About six people were also arrested but later released after it was found they were neighbours caught up in the raid, he said.
"With the key suspects killed and weapons recovered, the operation (has ended). It's still a big success in our war against terrorism," Adoli told Reuters.
Mwagomba Juma, a youth leader who lives in the area, said heavy gunfire, punctuated by at least two blasts, began in the early hours of the morning.
Dozens of police in bullet-proof vests and armed with automatic rifles combed the neighbourhood, just south of the port city of Mombasa, as nervous residents peered through their windows, witnesses said.
The instability has kept many foreign tourists away. The number of visitors to Kenya was down by a fifth in the first eight months of this year, a heavy blow to the tourism sector which is a main driver of east Africa's biggest economy.
In Nairobi, Kenyan police arrested Mohammed Dor, a legislator and prominent Muslim cleric from the coastal region, after he said he had no objection to funding the separatist Muslim Mombasa Republican Council if they approached him.

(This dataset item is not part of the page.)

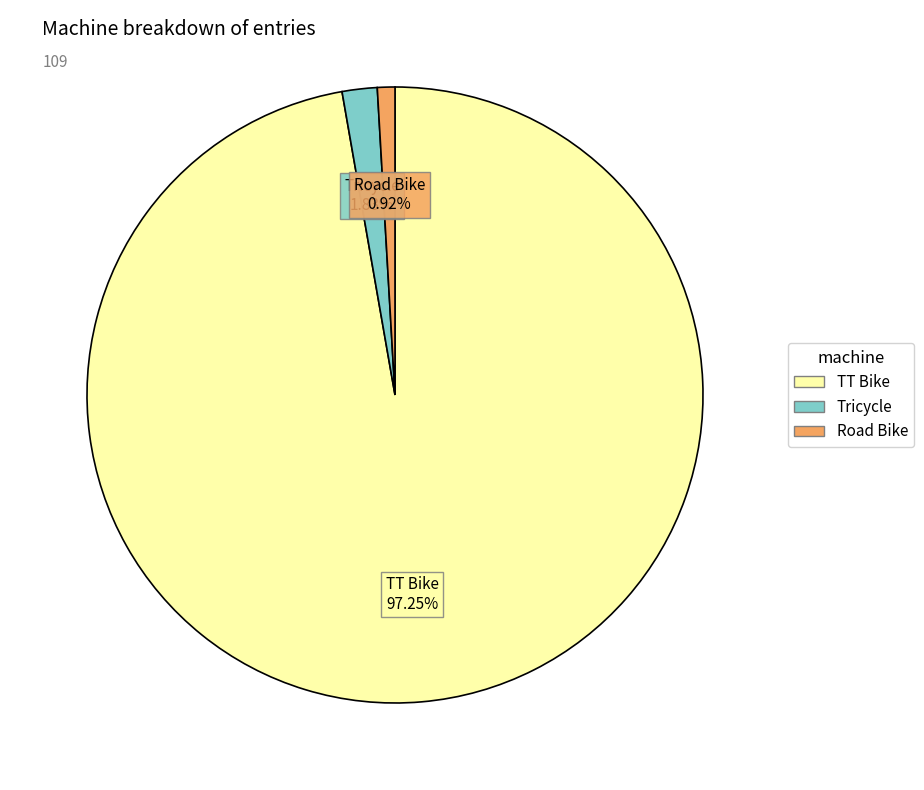

To the nearest percent, what percentage of the pie is Road Bike?

1%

"He will be charged in a Kenyan court of law on Thursday for incitement to violence," Ireri Kamwende, Nairobi's provincial criminal investigation officer said.
Dor's arrest sparked fierce criticism of the police by Kenya's Muslim leaders, who said their community was now living in "fear" of the police.

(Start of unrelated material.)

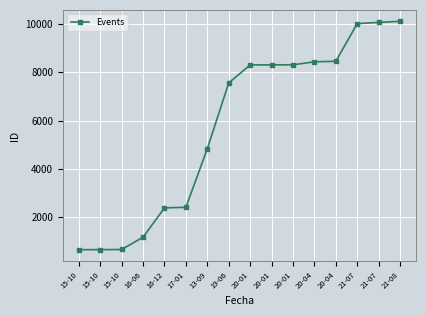

What is the ratio of the value at 19-06 to the value at 15-10?

11.6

"We take this as a humiliation. It's not only an embarrassment, it is disgraceful," Abdullahi Abdi, chairman of the National Muslim Leaders Forum, told reporters in Nairobi.
Kenyan authorities have intensified a crackdown on the MRC movement which is seeking independence for the coastal region, a tourism and trade hub. The MRC says the region has suffered decades of social and economic marginalisation.
On Monday, MRC leader Omar Mwamnuadzi and 36 supporters were arrested. Kenya's government said last week it had information that the MRC intended to sow chaos during national school exams that began on Monday.
Though there are no known links between the MRC and al Shabaab, there is a sizeable community of indigenous Somalis in Nairobi and along the coast swelled by numerous Somali refugees fleeing conflict in their homeland.
They as well as Kenya's Muslims, who also make a large part of the coastal population, are thought to harbour some sympathies with the Somali militant group, as well as demands for secession for the coastal strip.